The IDF takes seriously the need to support those doing the fighting and doesn’t want to be doing it on two fronts, Mr. Chodoff said.

Otherwise, if both fronts require air support, military leaders would have to decide who gets it and who doesn’t.

The recent operation to free four hostages held in two houses in Gaza had “a huge amount of combat support,” he said.

Mr. Chodoff said he thought the IDF had performed “brilliantly” in Rafah and that none of the calamities many predicted, such as massive civilian casualties, had taken place.

Ms. Zehavi agreed that any delay, such as waiting a month for Mr. Netanyahu’s trip to Washington, would merely allow Hezbollah to continue its escalation.

She said Hezbollah has upped its launching of drones against Israel in the north since early May.

Drones can be stopped, but Israel’s interception rate is lower.

Sarit Zehavi, a retired Israeli intelligence officer and an expert on its northern front with Lebanon and Syria. (Dan M. Berger/The Epoch Times)
Sarit Zehavi, a retired Israeli intelligence officer and an expert on its northern front with Lebanon and Syria. (Dan M. Berger/The Epoch Times)

Hamas and Hezbollah have successfully waged a war of attrition against Israel.

The Jewish state has been willing to end the war and deal with it diplomatically, according to Ms. Zehavi, but Hezbollah has consistently refused, saying it won’t agree to a cease-fire unless there’s a cease-fire in Gaza.

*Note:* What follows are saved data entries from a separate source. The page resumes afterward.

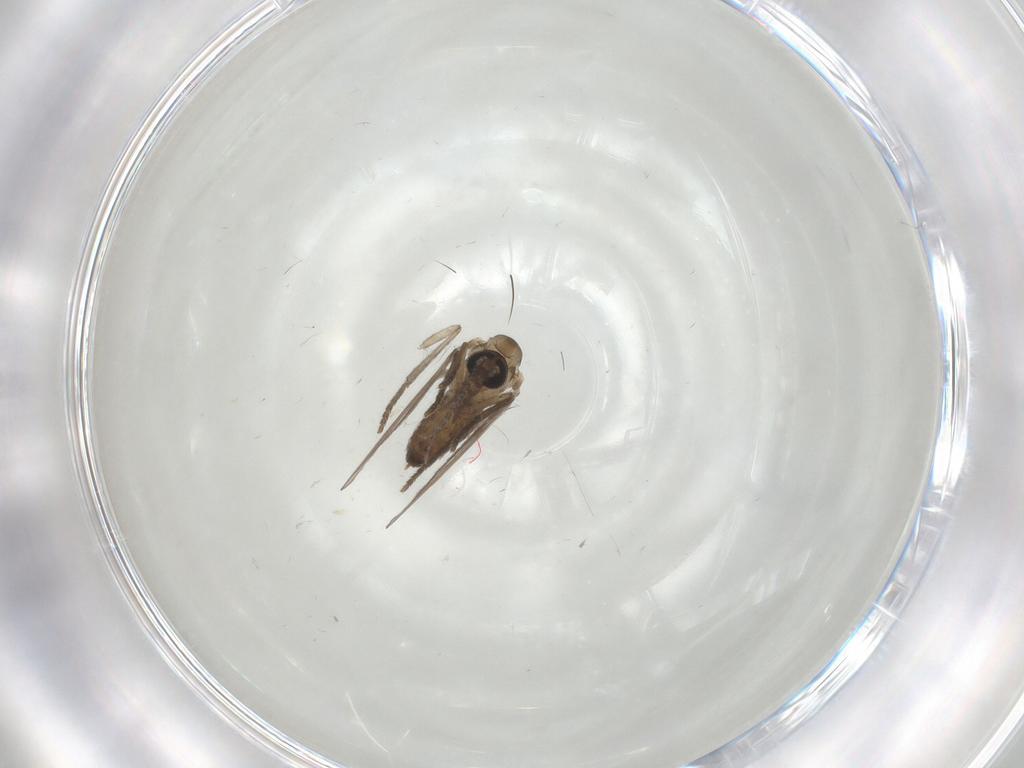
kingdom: Animalia
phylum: Arthropoda
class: Insecta
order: Diptera
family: Psychodidae
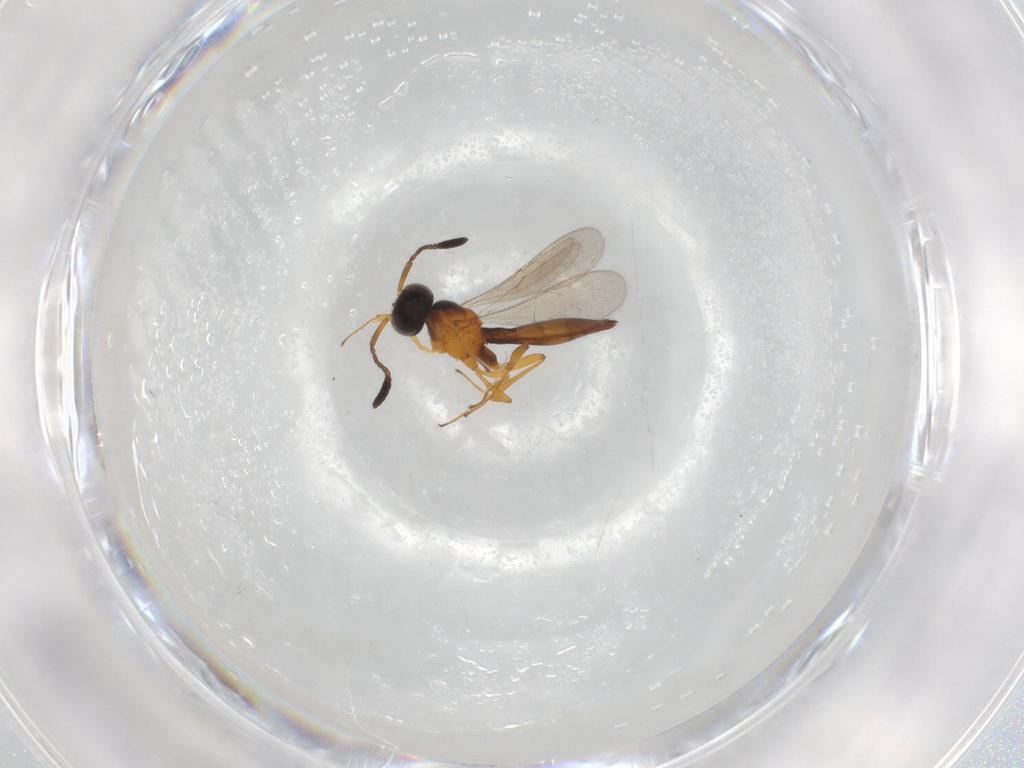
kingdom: Animalia
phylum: Arthropoda
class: Insecta
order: Hymenoptera
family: Scelionidae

“I don’t think we imagined that it would last that long in Gaza,” she said. “Things took too long in Gaza because we were trying to get a deal for the hostages.

“Clearly, Hamas was trying just to buy some time, and it succeeded.”

Speaking as a resident of northern Israel, Ms. Zehavi said she would not feel an increased sense of security even if Hezbollah agreed to a cease-fire, because such a deal would likely allow Hezbollah to retain its military capabilities and later initiate an attack.

Northern Israel residents fear that in the event of an Israeli offensive, Hezbollah will cut loose with its formidable arsenal and intensify the rocket and drone war even more, she said.

And Ms. Zehavi fears that Hezbollah will counter an Israeli offensive by moving into Israel on the ground, not just with rocket fire.

Some Hezbollah units are designed to defend south Lebanon, but others were designed to attack Israel, she said.

Hezbollah’s goal isn’t to defend Lebanon but to take it over and establish an Islamic state there, according to Ms. Zehavi.

Sending elite units into Israel would force the IDF to stretch its forces to defend against that.

Elliot Chodoff, a retired IDF major and expert in terrorism and military strategy, at his home in northern Israel on March 13, 2024. (Dan M. Berger/The Epoch Times)
Elliot Chodoff, a retired IDF major and expert in terrorism and military strategy, at his home in northern Israel on March 13, 2024. (Dan M. Berger/The Epoch Times)

“Israel is much more prepared than it used to be on Oct. 6,” she said, “so probably the result will be different.”

Israel’s rapid move on Oct. 7, 2023, to bolster the northern frontier with tens of thousands of troops was one thing that the IDF got right that day, Mr. Chodoff said.

He said invading during good weather was more of a factor in Lebanon than in Gaza because of the terrain.

The area was more open and had smaller populated areas, lending itself to more conventional ground warfare.

However, Ms. Zehavi said Hezbollah has embedded itself in south Lebanon’s towns and that urban warfare will be required to dislodge it.

The Associated Press and Reuters contributed to this report.